For some sources, the effectiveness of media influence is fueled by asserting contrarian views in an effort to attract viewers. The news as I grew up with no longer exists. And while my news in my early years was likely whitewashed to an extreme, clouded in hidden or not so hidden assertions about the flag, love of country, and other leanings of the “moral” leadership of its day, today seems far more incendiary. The evening news has been replaced with an incessant 24 hour news cycle where competition for views, clicks, followers, and advertisers has changed this nation. We are pummeled with news continuously delivered by pundits and often a “panel of experts” who seem to be there solely to drive a contentious debate even further into the blood stream.
Depending on the reader, you might likely point to your most concerning news source based on your political leanings, but at the extreme this is happening on both sides. What’s worse, the need to remain current in live media means moving quickly to the newest story leaving us little time to absorb the last one before being shocked by the new one. In many ways, this is our fault. We drive the behavior by watching, reading, and listening to these sources. We drive advertisers to funnel more money into this exact behavior. But we cannot seem to stop even when decency and truth are left in the wake of factual reporting.
We are on the brink I fear. Chanting crowds at rallies for this President are fueled by rants about the “angry mob”, “radical immigrants” marching to the border, and socialist rebels driven by gays or minorities and arrogant elites trying to destroy their view of the nations fabric.

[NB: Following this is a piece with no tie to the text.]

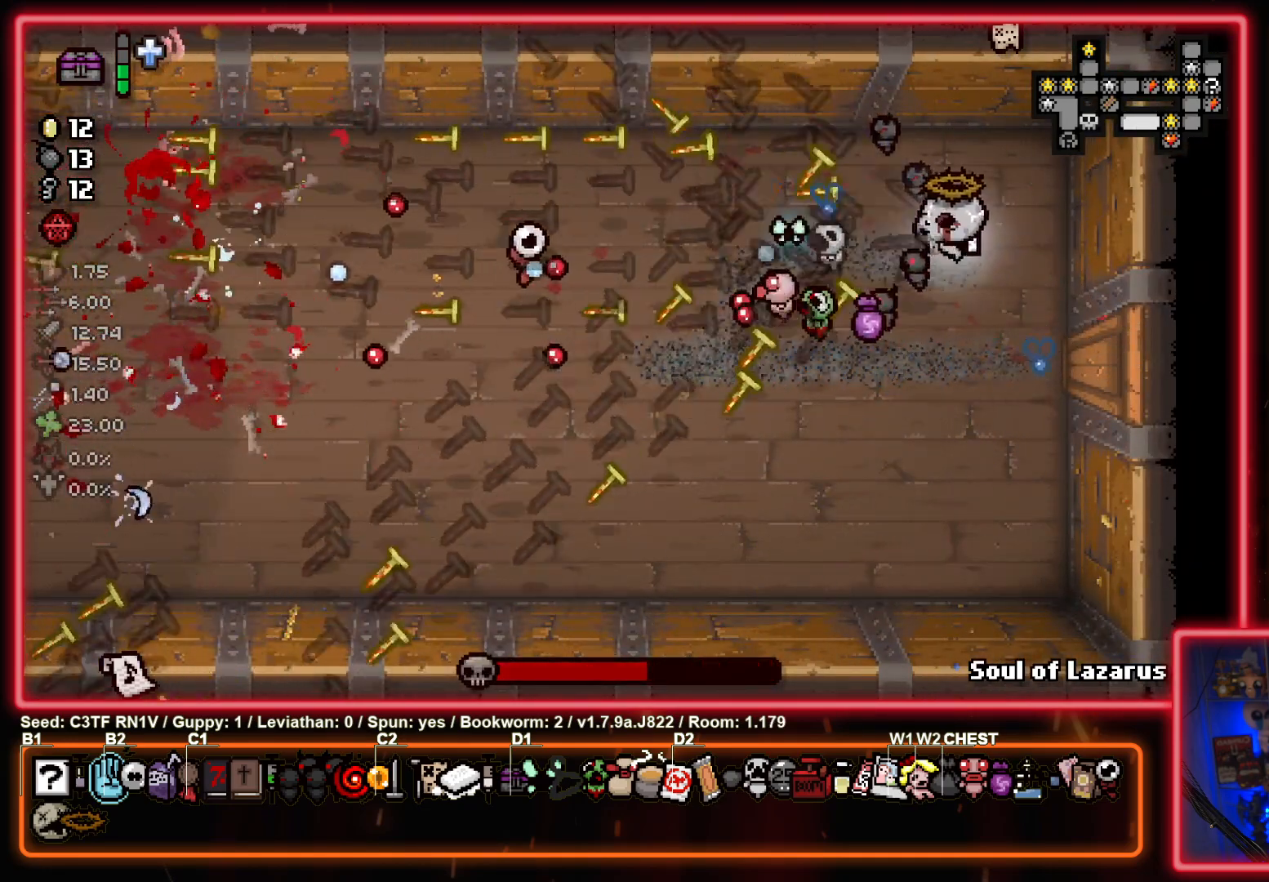
{"buttons": ["SQUARE"], "left_stick": "down", "events": [[33, "left_stick", "left"], [233, "left_stick", "down"], [283, "left_stick", "right"], [500, "left_stick", "down"]]}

This tirade from the right is met by an equally outraged populace on the left in shock at what they believe are the embrace of false statements against fact, intolerance to this growing diverse society, brutal and raw attacks against core structures of our government and free press. Calls for impeachment are met equally with calls to “lock her up”. The angry mob, nationalism, globalism, Islamic terrorism, and more are all bait lines to feed the polarized extremes on both sides.
Presidential Candidate John McCain’s race for office exposed to all of us this deep seated unrest in many communities, especially with the recruitment of Sarah Palin to the race. Her rallies were perhaps the blueprint for what the current President has pursued with more fanfare and purpose. But it was Senator McCain himself who kept the tone in check at some level. “No Ma’am”, he said. Those words at that single town hall reassured many of us that the America we know, the one where debate and discourse is encouraged but in the end we are still Americans and will defend truth, was evidence that this democracy was still in check. In the end Senator McCain congratulated the newly elected President as did other Presidents before and after. But something has changed.
In his inaugural address to the nation after defeating Herbert Hoover in 1932 President Franklin Roosevelt, in an effort to calm the nation at a most unstable time of economic depression and global uncertainty said these famous words, “The only thing we have to fear is fear itself”. What did Roosevelt mean by these words? By saying this, FDR was telling the American people that their fear was making things worse. He went on to say in the same address, “nameless, unreasoning, unjustified terror which paralyzes needed efforts to convert retreat into advance.”
I have spent the last 6 weeks in Western Europe in England, France, Spain, Portugal, and Germany. I write this today from a small city in Eastern Germany, a former soviet controlled area until 1990 minutes from a former concentration camp that housed nearly 300,000 prisoners in World War 2 and murdered over 55,000. Jews, artists, and journalists all died here. Surprisingly, today their regional elected officials favor a renewed right wing nationalist spirit that some locals refer to as the new nazi’s. No matter where I traveled in Europe I heard concerns about immigration and the left. I heard equally from others concerns about an angry, uneducated, revolt from the right pushing back in hopes of protecting their view of the community they grew up in. The divides seem to be more than just a US problem.
What’s different? The United States is a very young nation from a global perspective. Our experiment has been victorious perhaps mostly because we had excellent timing. A young nation with huge access to natural resources and a spirit of adventurism with the benefit of being separated by a large ocean to allow us to leverage distance in our fight for independence helped us become who we are. But we are not insulated. We have our own history of slavery, suffrage, and lack of care or concern for the environment or people who are different from the majority that conquered the land in the first place.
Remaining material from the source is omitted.